Pamela Boniferro, President of the Dufferin-Peel Education Resource Workers’ Association, told CBC Toronto that provincial funding models ignore the importance of human support over physical resources.

“You could put an educator in front of a student with no paper, no pencil, no nothing, and the student will learn,” she said. “But you can put pencil and paper in front of a student with no EA, and nothing is going to take place.”

In a statement, Emma Testani, press secretary for the Minister of Education, said the province has increased annual education funding to a record $30.6 billion. She noted the province supported hiring over 4,500 additional EAs, but staffing decisions ultimately rest with local school boards.

Ontario education unions say teachers want change. Here’s what they’re asking for

But for Boniferro and others in the sector, raw funding is useless without a strategy to attract and retain workers. She and others pointed to an abundance of daily “fail-to-fills” — absences that go completely uncovered because no supply staff are available — as proof that a collapse in college enrollment has left boards with a true recruitment crisis. 

These warnings come as a unified coalition of education unions negotiates new collective agreements ahead of an Aug. 31 deadline. Unions are fighting to pivot the bargaining table toward mandatory staffing ratios and permanent job security over standard wage hikes.

Lisa Weiler Haskins, president of the Educational Assistants Association, told CBC Toronto the government must understand the tangible impacts on all students, and points to one specific EA who is split across four classrooms.

“For that hour a day that she’s in there with this grade three student, it is magnificent,” she said. “And everybody’s learning, him and the other children. But when she leaves, that student isn’t getting the support. And so he’s acting out … and the teachers can’t teach.”

Task 1
According to the article on Ontario educational assistants, why do Boniferro and others consider raw funding useless without a strategy to attract and retain workers? Answer in one to three sentences.
Task 2
Extend the article on Ontario educational assistants, beginning after its final quoted sentence.

Collected data
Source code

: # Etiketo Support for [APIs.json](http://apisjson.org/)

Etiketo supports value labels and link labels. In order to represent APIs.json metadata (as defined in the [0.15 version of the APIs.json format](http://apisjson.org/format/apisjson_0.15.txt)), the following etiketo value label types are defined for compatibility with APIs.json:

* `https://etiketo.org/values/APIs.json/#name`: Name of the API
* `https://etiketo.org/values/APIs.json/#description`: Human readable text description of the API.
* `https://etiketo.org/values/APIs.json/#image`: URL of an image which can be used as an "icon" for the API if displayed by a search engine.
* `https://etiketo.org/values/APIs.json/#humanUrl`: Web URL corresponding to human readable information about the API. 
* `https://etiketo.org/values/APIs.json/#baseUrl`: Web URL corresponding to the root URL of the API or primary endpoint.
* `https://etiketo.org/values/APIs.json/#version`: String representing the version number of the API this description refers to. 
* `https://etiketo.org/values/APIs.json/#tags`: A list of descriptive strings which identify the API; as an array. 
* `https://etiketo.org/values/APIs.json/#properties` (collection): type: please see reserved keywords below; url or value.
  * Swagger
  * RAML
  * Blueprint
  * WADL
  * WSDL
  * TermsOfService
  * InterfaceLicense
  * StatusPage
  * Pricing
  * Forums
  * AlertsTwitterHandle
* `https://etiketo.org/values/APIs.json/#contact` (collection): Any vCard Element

...

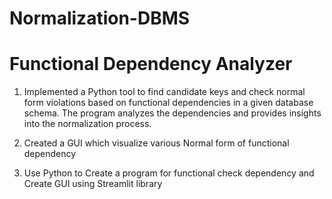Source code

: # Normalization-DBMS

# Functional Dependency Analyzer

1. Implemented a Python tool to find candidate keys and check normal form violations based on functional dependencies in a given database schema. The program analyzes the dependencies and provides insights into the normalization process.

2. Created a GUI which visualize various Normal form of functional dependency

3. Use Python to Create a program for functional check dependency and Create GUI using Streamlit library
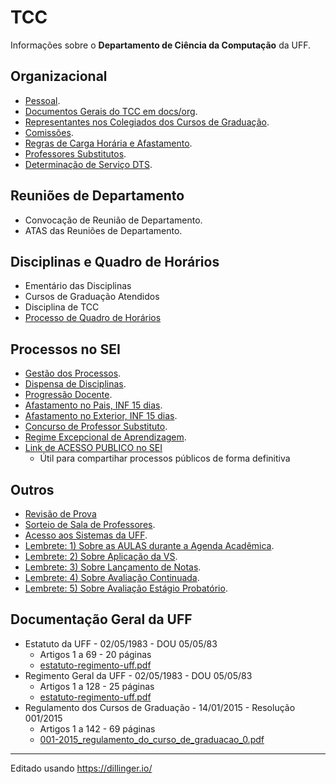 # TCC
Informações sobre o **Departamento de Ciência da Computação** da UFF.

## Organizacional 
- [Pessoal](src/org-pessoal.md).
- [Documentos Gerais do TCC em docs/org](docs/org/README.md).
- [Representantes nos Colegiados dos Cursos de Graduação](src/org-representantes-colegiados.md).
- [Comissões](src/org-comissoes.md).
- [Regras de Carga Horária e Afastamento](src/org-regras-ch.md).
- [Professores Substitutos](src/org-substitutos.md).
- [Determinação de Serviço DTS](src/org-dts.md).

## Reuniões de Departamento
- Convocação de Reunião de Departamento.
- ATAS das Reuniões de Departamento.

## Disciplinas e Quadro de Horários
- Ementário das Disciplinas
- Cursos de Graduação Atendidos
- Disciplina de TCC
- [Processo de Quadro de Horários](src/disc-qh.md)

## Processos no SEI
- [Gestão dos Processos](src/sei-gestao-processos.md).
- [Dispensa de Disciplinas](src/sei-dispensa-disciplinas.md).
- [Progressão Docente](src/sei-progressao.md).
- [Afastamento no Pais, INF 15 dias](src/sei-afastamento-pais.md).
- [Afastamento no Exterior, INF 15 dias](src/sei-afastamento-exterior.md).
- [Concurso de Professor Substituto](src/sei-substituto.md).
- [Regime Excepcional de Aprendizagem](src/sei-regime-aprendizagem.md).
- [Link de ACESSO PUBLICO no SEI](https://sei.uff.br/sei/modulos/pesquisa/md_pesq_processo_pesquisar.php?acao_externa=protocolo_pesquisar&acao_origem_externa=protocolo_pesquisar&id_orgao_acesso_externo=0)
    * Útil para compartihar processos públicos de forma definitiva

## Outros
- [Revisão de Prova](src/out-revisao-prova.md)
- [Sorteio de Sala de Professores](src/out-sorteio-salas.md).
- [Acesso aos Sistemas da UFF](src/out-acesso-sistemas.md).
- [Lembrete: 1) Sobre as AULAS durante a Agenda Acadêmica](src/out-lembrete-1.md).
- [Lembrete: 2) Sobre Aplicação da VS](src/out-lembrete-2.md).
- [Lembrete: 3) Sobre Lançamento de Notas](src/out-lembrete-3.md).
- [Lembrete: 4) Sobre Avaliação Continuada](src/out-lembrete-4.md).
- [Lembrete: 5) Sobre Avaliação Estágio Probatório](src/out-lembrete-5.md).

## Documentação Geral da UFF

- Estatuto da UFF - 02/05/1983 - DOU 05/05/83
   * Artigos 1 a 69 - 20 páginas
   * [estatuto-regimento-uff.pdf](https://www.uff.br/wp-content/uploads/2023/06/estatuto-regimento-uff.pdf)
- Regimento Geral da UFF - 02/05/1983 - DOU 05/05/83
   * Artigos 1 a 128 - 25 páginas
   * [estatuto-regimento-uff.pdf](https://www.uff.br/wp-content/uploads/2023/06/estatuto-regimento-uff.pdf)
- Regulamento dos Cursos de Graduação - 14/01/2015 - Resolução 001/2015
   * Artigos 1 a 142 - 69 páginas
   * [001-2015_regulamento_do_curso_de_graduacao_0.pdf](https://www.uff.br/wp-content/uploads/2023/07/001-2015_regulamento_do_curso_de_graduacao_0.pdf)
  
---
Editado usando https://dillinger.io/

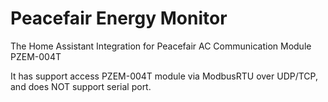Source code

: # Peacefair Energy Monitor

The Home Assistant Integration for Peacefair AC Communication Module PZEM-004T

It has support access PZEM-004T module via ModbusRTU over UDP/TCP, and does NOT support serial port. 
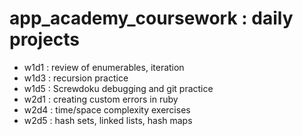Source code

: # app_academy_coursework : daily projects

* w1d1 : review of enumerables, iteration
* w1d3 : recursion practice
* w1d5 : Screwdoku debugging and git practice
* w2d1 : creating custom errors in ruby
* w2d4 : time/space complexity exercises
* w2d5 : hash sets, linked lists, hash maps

Task result 1
They say boards face a true recruitment crisis because college enrollment has collapsed. As proof, they point to the many daily "fail-to-fills," absences that go completely uncovered because no supply staff are available.

Task result 2
When high-needs students are left unsupported, the resulting distress frequently forces “classroom evacuations,” Weiler Haskins said — a traumatic disruption where entire classes are rushed into hallways while staff manage a situation with a dysregulated child, which can sometimes involve them tearing apart a room. 

Similar circumstances also often lead to EAs sustaining injuries on the job, she said.

This environment has driven widespread burnout, Boniferro added, noting members frequently report sitting in their cars crying before shifts.

Parents are then often left to deal with the fallout. Cataldo Brugnano, whose son is on the autism spectrum and recently left public education, told CBC Toronto that navigating the system was a constant battle where accommodations never materialized.

“People want to help out … but they had no resources because my son is one of many,” he said. “We would actually often have to badger and badger and badger for something to happen.”

Brugnano feels low pay drives a turnover rate that directly harms vulnerable students who require stability.

“My son’s gone through 15 counselors in five years. It’s ridiculous,” he said. “It becomes very frustrating for both parents and child.”

Ontario’s education unions have a united front. With tense talks ahead, will it hold?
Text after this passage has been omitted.